Chart interpretation exercises
——
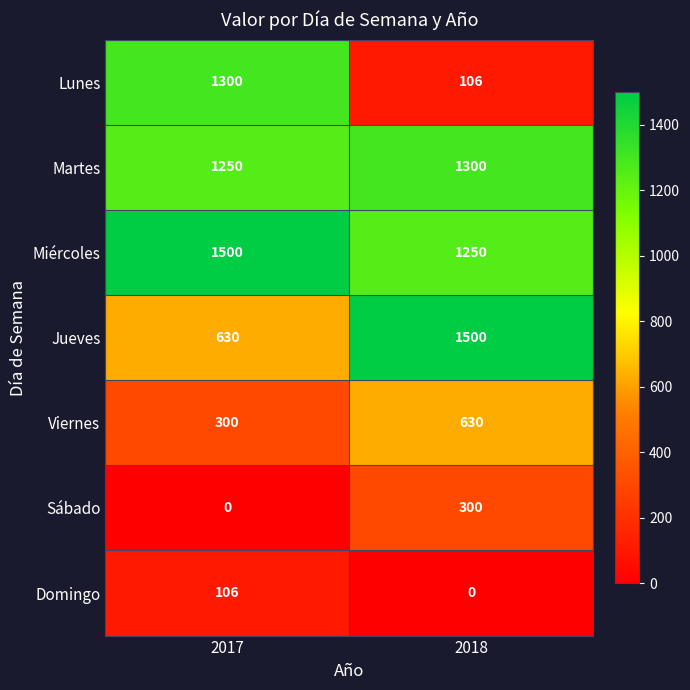

At how many categories does at least one series exceed 419?

2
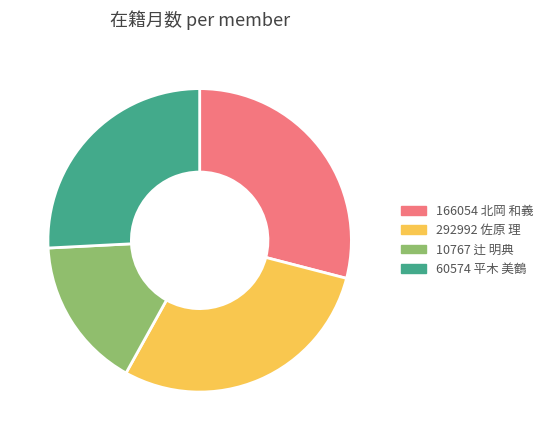

Does 60574 平木 美鶴 represent more than half of the total?

No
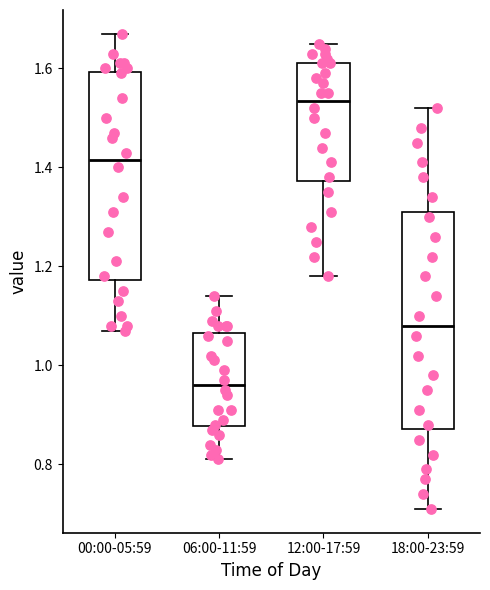

Where is the upper edge of the box for 12:00-17:59 on the y-axis? The values are not printed on the chart, so give them approximately, as read against the axis.

1.62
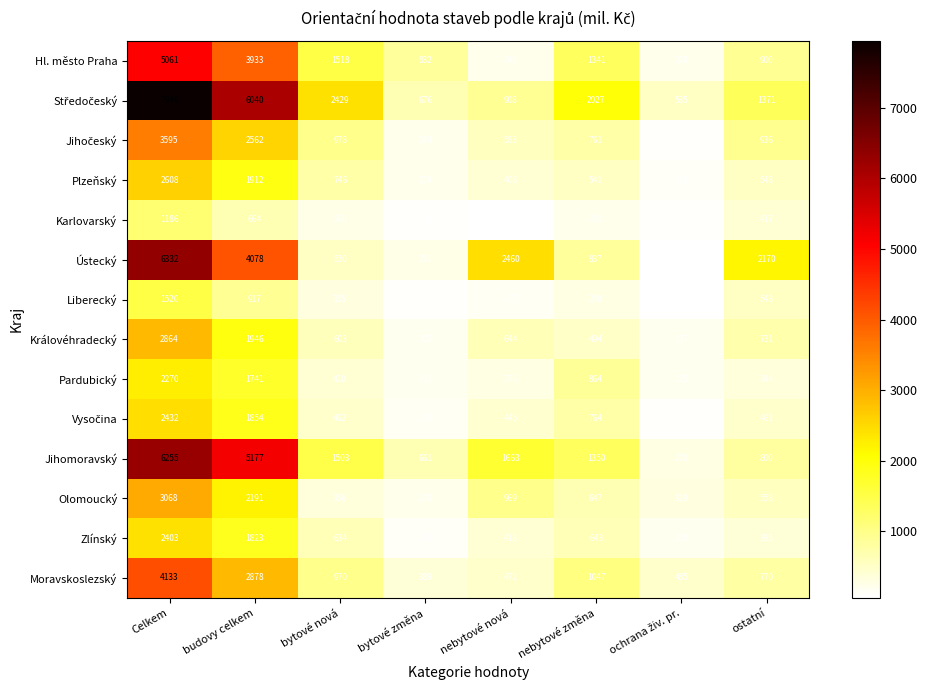

How many series are shown in this chart?

14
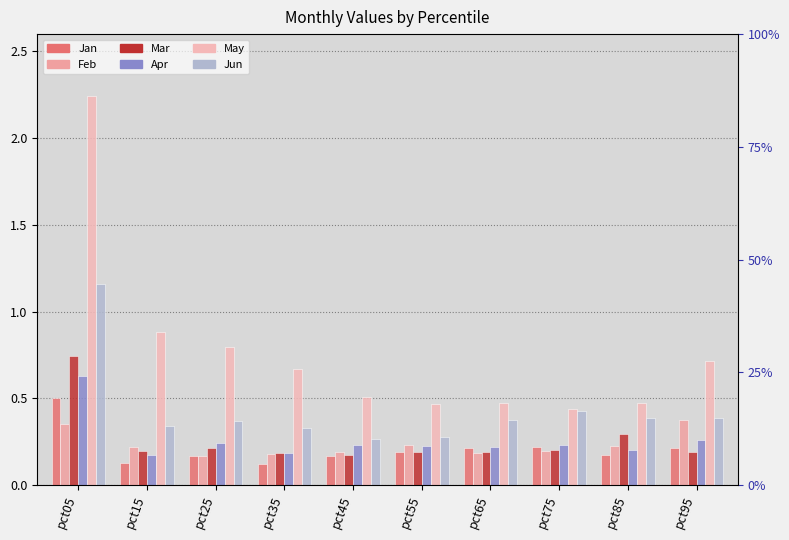

What is the value of the May bar at the 6th from the left?

0.5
——
- Task item -
Please return, word for word, the rows above from the line that contains "Where is the" through the end of the rows. Leave the pictures out.

- Result -
Where is the upper edge of the box for 12:00-17:59 on the y-axis? The values are not printed on the chart, so give them approximately, as read against the axis.

1.62

How many series are shown in this chart?

14

What is the value of the May bar at the 6th from the left?

0.5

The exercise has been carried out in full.